# Usually the polycrystalline elastic properties have higher practical application

Many low symmetry crystals exhibit a high degree of elastic anisotropy. The elastic anisotropy can be described by the universal anisotropic index AU and the percent anisotropy in BTS 54-505 and shear (Acomp and Ashear).

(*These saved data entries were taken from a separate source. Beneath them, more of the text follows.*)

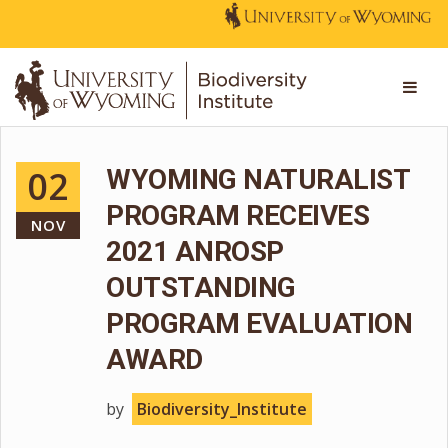
02
WYOMING NATURALIST
PROGRAM RECEIVES
NOV
2021 ANROSP
OUTSTANDING
PROGRAM EVALUATION
AWARD
by
Biodiversity_Institute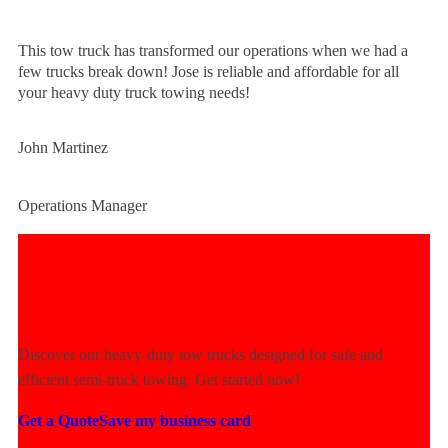
This tow truck has transformed our operations when we had a
few trucks break down! Jose is reliable and affordable for all
your heavy duty truck towing needs!
John Martinez
Operations Manager
Experience Unmatched Towing
Power Today!
Discover our heavy-duty tow trucks designed for safe and
efficient semi-truck towing. Get started now!
Get a Quote
Save my business card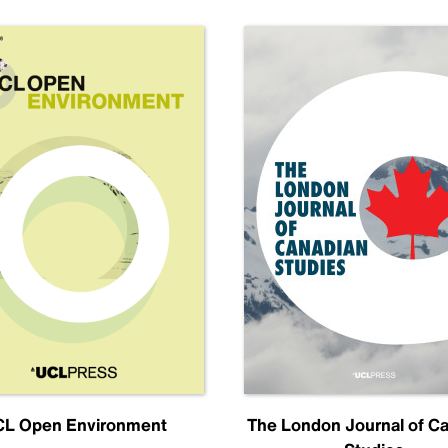
L Open Environment
The London Journal of C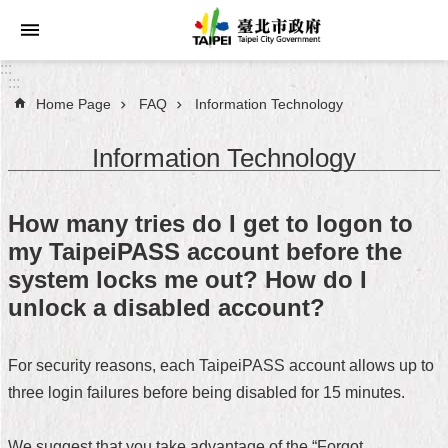
Jump to the content zone at the center
:::
:::
Home Page
FAQ
Information Technology
Announcements
Information Technology
Service
About
How many tries do I get to logon to
Taipei
my TaipeiPASS account before the
City
system locks me out? How do I
City
unlock a disabled account?
Administration
For security reasons, each TaipeiPASS account allows up to
FAQ
three login failures before being disabled for 15 minutes.
Site
Map
We suggest that you take advantage of the “Forgot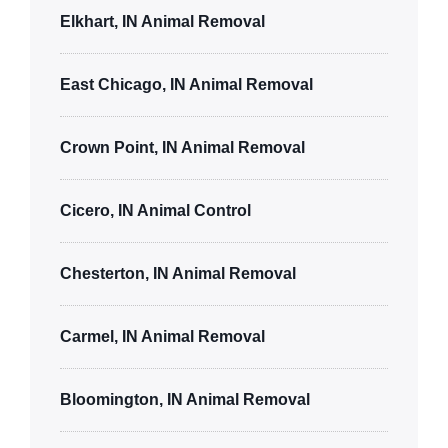
Elkhart, IN Animal Removal
East Chicago, IN Animal Removal
Crown Point, IN Animal Removal
Cicero, IN Animal Control
Chesterton, IN Animal Removal
Carmel, IN Animal Removal
Bloomington, IN Animal Removal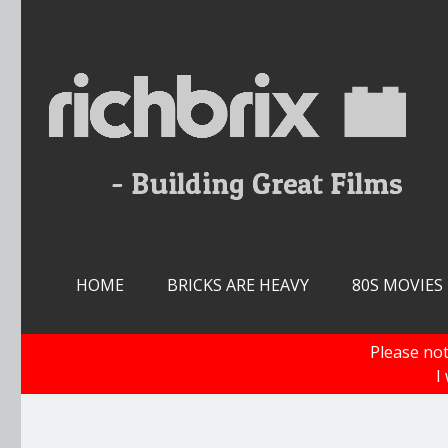
Skip
to
content
HOME
BRICKS ARE HEAVY
80S MOVIES
Please not
I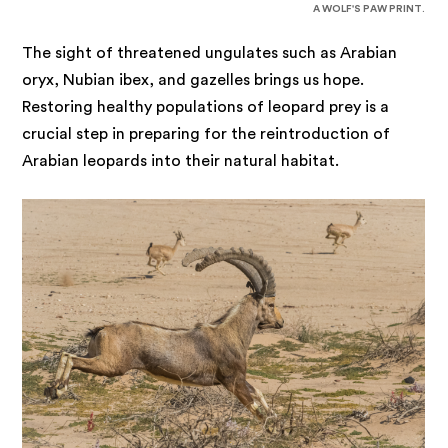
A WOLF'S PAW PRINT.
The sight of threatened ungulates such as Arabian
oryx, Nubian ibex, and gazelles brings us hope.
Restoring healthy populations of leopard prey is a
crucial step in preparing for the reintroduction of
Arabian leopards into their natural habitat.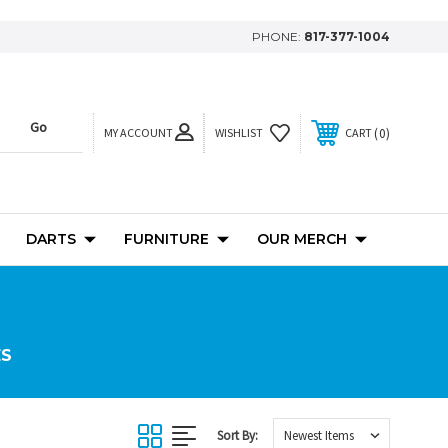
PHONE:
817-377-1004
MY ACCOUNT
0
WISHLIST
CART
DARTS
FURNITURE
OUR MERCH
ES
Sort By: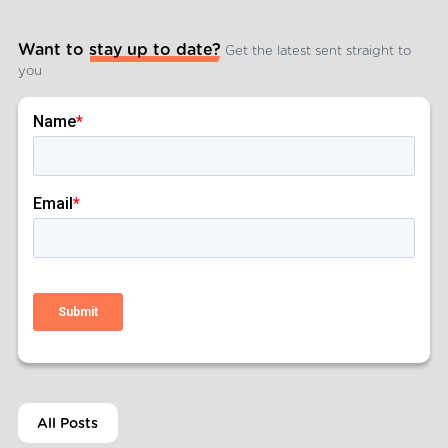
Want to stay up to date?
Get the latest sent straight to
you
All Posts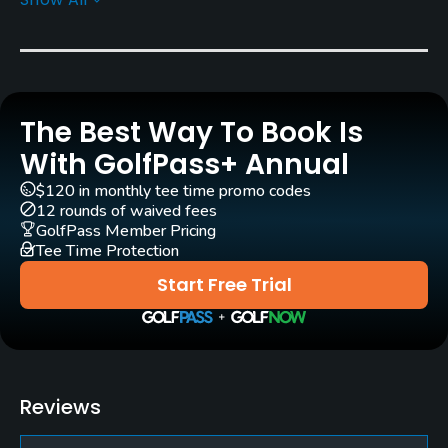
Greens
Bent Grass
Golf Season
Open: 4/01 Closed: 11/01
The Best Way To Book Is
Architect
With GolfPass+ Annual
Tom Bendelow
(1911)
$120 in monthly tee time promo codes
John F. Robinson
(1969)
Bill Newcomb
(1969)
12 rounds of waived fees
GolfPass Member Pricing
Tee Time Protection
Rentals/Services
Start Free Trial
Carts
Yes
Clubs
Reviews
Yes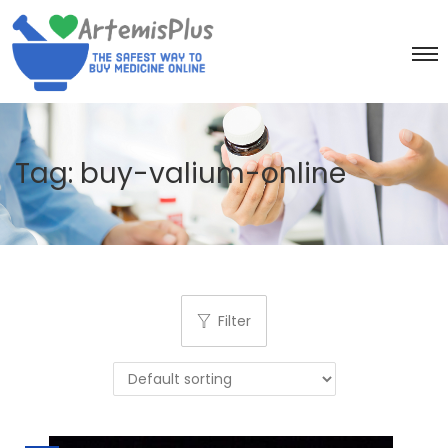
Tag:
buy-valium-online
Filter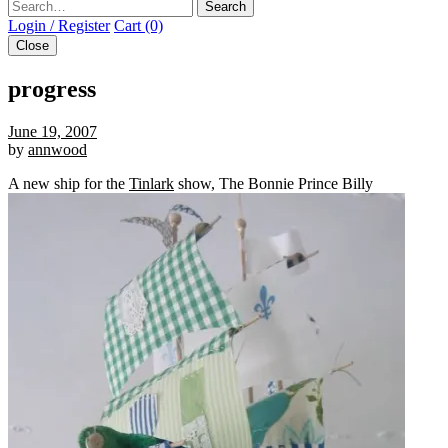
Search
Login / Register
Cart (0)
Close
progress
June 19, 2007
by
annwood
A new ship for the
Tinlark
show, The Bonnie Prince Billy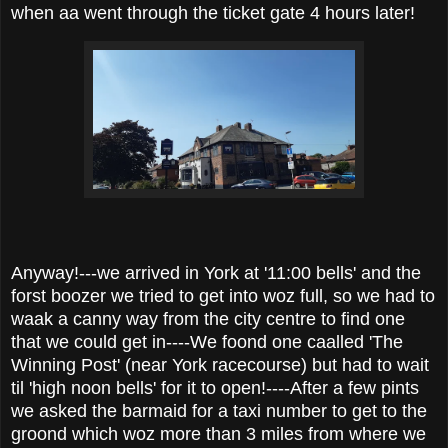
when aa went through the ticket gate 4 hours later!
Anyway!---we arrived in York at '11:00 bells' and the
forst boozer we tried to get into woz full, so we had to
waak a canny way from the city centre to find one
that we could get in----We foond one caalled 'The
Winning Post' (near York racecourse) but had to wait
til 'high noon bells' for it to open!----After a few pints
we asked the barmaid for a taxi number to get to the
groond which woz more than 3 miles from where we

The universal elastic anisotropy index AU [60] and the percent anisotropy for a crystal [61] and [62] with any symmetry are proposed as follows:equation(15)AU=5GVGR+BVBR−6≥0,equation(16)Acomp=BV−BRBV+BR,Ashear=GV−GRGV+GR,where BV (GV) and BR (GR) are the bulk modulus (shear modulus) in the Voigt and Reuss approximations, respectively. A crystal with AU=0 is isotropic. The deviation of AU from zero suggests the extent of single crystal anisotropy and accounts for both the shear and the bulk contributions unlike all other existing anisotropy measures. Thus, AU represents a universal measure to quantify the single crystal elastic anisotropy [60]. The values of Acomp and Ashear can range from zero (isotropic) to 1 representing the maximum elastic anisotropy. Since the investigated crystal systems in present work include cubic and orthorhombic structures, the shear anisotropic factors provide a measure of the degrees of anisotropy in atomic bonding in different planes. Therefore, the shear anisotropic factors A1, A2, A3 are multinucleate calculated and discussed, which are defined as [62]:equation(17)A1=4C44C11+C33−2C13forthe 100 planeequation(18)A2=4C55C22+C33−2C23forthe 010 planeequation(19)A3=4C66C11+C22−2C12forthe 001 plane.